Reading text ▸

To capture how the boys’ self-generated action can be an active strategy for escaping boredom, this paper draws on Lyng’s conception of risk-taking as “edgework” (see Lyng 1990; Lyng 1993). “Edgework” can be an active way of breaking with institutional constraint, because the spontaneity and excitement of high-risk action creates a momentarily feeling of freedom and power (Lyng 2005). Focusing on the experience of boredom and the boys’ attempts at breaking with boredom through edgework is highly
4 Personal correspondence with professor Tine Egelund
relevant for understanding some of the social dynamics at play for young people under confinement. By analyzing the ethnographical data as relational constructions and by actively integrating knowledge about young people’s boredom and edgework and the literature on young people’s incarceration, I show how boredom becomes a key experience of youth confinement. The generation of action through risk-taking edgework becomes the boys’ way of actively breaking with boredom. I thus argue that this focus on boredom in part explains why these young people engage in risk-taking actions.
Moreover, examining their experiences of confinement with a focus on boredom reveals how the young people through risk-taking handle constraints of incarceration.

Exercise ▸ In the passage on boredom and edgework, what creates a momentary feeling of freedom and power?

Entries supplied ▸
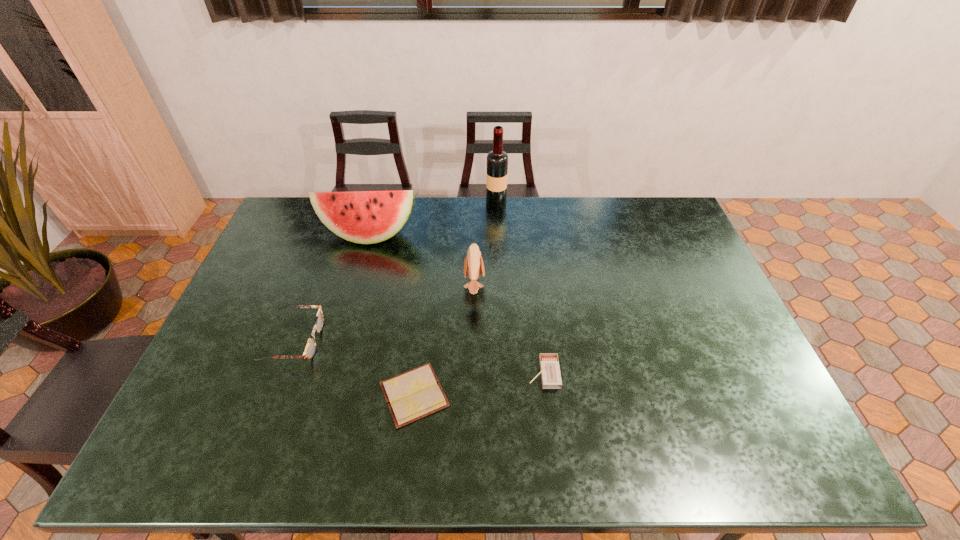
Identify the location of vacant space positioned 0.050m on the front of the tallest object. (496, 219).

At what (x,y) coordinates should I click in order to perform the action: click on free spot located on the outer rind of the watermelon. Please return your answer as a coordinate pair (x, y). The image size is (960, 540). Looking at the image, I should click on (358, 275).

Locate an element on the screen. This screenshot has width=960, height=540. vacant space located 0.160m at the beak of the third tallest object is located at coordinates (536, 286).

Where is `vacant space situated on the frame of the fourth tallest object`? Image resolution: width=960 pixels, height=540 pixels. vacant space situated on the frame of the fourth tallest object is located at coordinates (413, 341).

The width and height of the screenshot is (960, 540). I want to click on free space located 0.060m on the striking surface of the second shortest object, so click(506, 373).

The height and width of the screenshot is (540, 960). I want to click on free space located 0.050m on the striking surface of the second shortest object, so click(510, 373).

Written answer ▸ The spontaneity and excitement of high-risk action.